## [Data supplied]
Start of Block
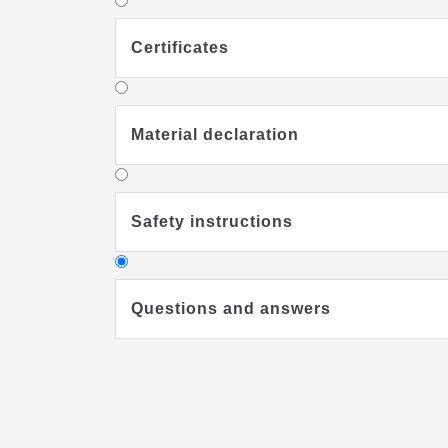
Certificates
Material declaration
Safety instructions
Questions and answers
Why should I buy a special kids'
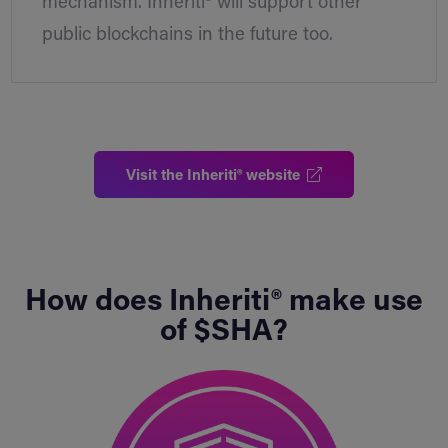
mechanism. Inheriti® will support other
public blockchains in the future too.
Visit the Inheriti® website
How does Inheriti® make use
of $SHA?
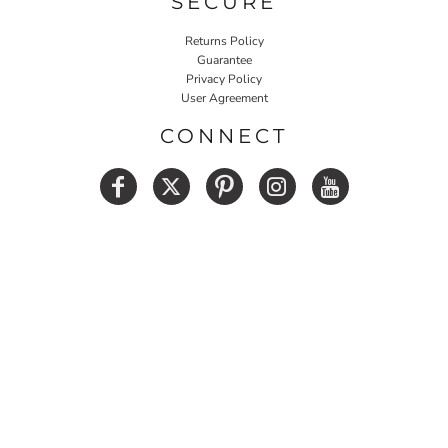
SECURE
Returns Policy
Guarantee
Privacy Policy
User Agreement
CONNECT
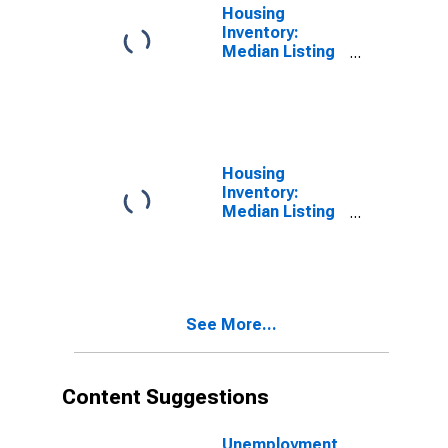
Housing
Inventory:
Median Listing
Price per
Square Feet in
Sandusky
County, OH
Housing
Inventory:
Median Listing
Price per
Square Feet
Month-Over-
Month in
Sandusky
See More...
County, OH
Content Suggestions
Unemployment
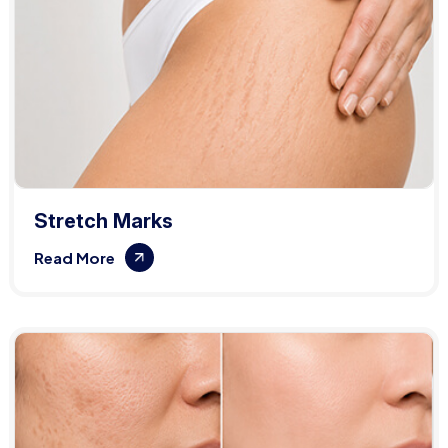
Stretch Marks
Read More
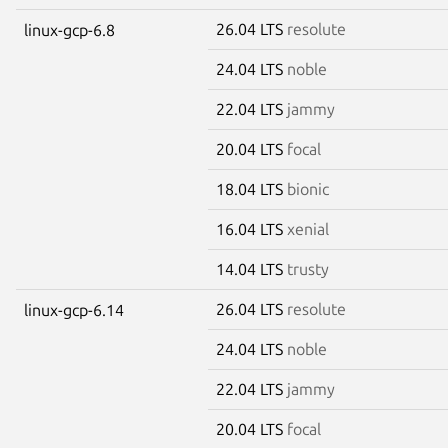
26.04 LTS
resolute
linux-gcp-6.8
24.04 LTS
noble
22.04 LTS
jammy
20.04 LTS
focal
18.04 LTS
bionic
16.04 LTS
xenial
14.04 LTS
trusty
26.04 LTS
resolute
linux-gcp-6.14
24.04 LTS
noble
22.04 LTS
jammy
20.04 LTS
focal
End of Block
## [Prompt]
Reproduce every line of text from all the records above, in the original order and with no changes. Leave the pictures out of your answer.

## [Exercise solution]
Certificates
Material declaration
Safety instructions
Questions and answers
Why should I buy a special kids'
mechanism. Inheriti® will support other
public blockchains in the future too.
Visit the Inheriti® website
How does Inheriti® make use
of $SHA?
SECURE
Returns Policy
Guarantee
Privacy Policy
User Agreement
CONNECT
Housing
Inventory:
Median Listing
Price per
Square Feet in
Sandusky
County, OH
Housing
Inventory:
Median Listing
Price per
Square Feet
Month-Over-
Month in
Sandusky
See More...
County, OH
Content Suggestions
Unemployment
Stretch Marks
Read More
26.04 LTS
resolute
linux-gcp-6.8
24.04 LTS
noble
22.04 LTS
jammy
20.04 LTS
focal
18.04 LTS
bionic
16.04 LTS
xenial
14.04 LTS
trusty
26.04 LTS
resolute
linux-gcp-6.14
24.04 LTS
noble
22.04 LTS
jammy
20.04 LTS
focal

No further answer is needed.